With this new stamp design, the U.S. Postal Service continues its tradition of celebrating Kwanzaa. The annual Pan-African holiday, which takes place over seven days from December 26 to January 1, brings family, community, and culture together for many African Americans.
The stamp design depicts two children, a girl and a boy, standing together with a kinara (candleholder) and the seven lit candles (mishumaa saba) in front of them. They are dressed in robes akin to spiritual garments. A light-blue circle behind the children’s heads represents wholeness and unifies the figures, and a mosaic motif frames the background.

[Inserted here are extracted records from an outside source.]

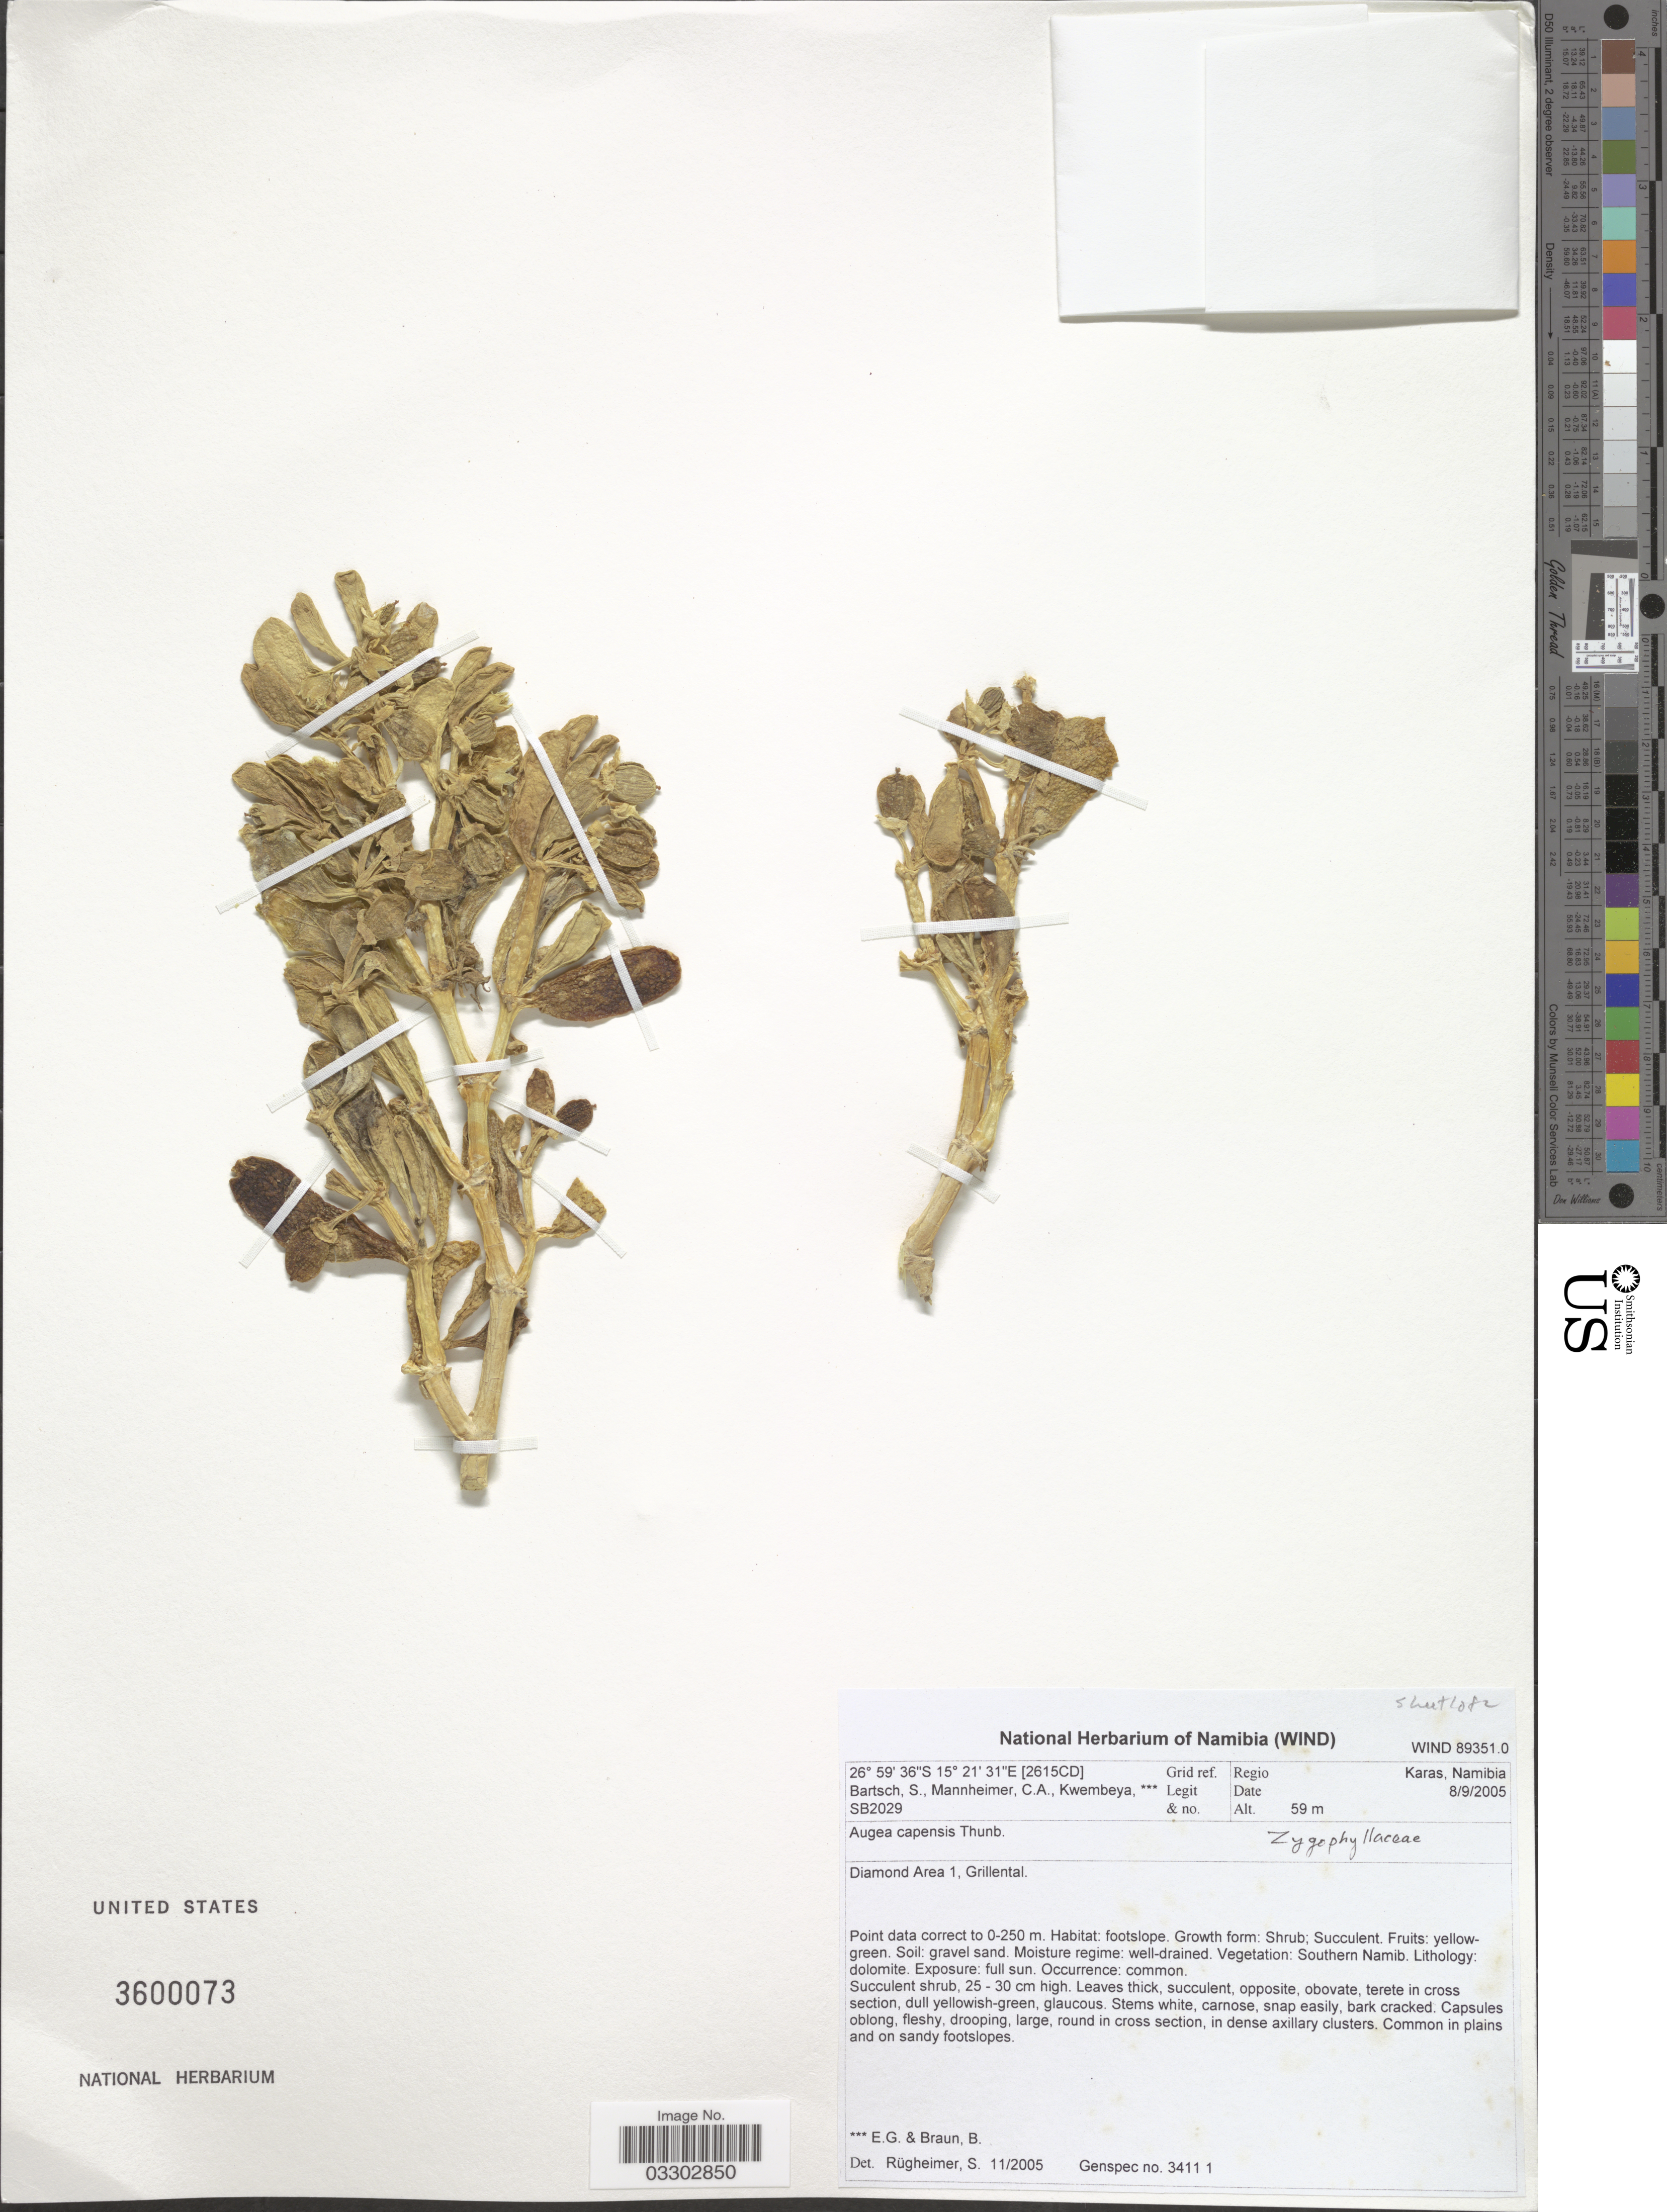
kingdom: Plantae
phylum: Tracheophyta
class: Magnoliopsida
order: Zygophyllales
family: Zygophyllaceae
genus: Augea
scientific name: Augea capensis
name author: Thunb.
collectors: S. Bartsch, C. A. Mannheimer & Kwembeya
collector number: SB2029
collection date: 2005-09-08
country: Namibia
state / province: Karas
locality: [2615CD] Grid ref. Diamond Area 1, Grillental.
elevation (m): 59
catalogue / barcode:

Kwanzaa is a festive time for rejoicing in the prospect of health, prosperity, and good luck in the coming year. It is also a time for contemplation and recollection of past hardships, faced by both individuals and communities, and the ways in which history can inform and impact future happiness.
Every year, millions of African Americans gather with friends and family throughout the week of Kwanzaa to honor the Pan-African holiday’s seven founding principles—Unity (Umoja), Self-Determination (Kujichagulia), Collective Work and Responsibility (Ujima), Cooperative Economics (Ujamaa), Purpose (Nia), Creativity (Kuumba), and Faith (Imani). With origins in ancient and modern first-harvest festivities occurring across the African continent, Kwanzaa incorporates and reimagines many communal traditions as a contemporary celebration and reaffirmation of African American culture.
Art director Antonio Alcalá designed the stamp with original artwork by Erin Robinson.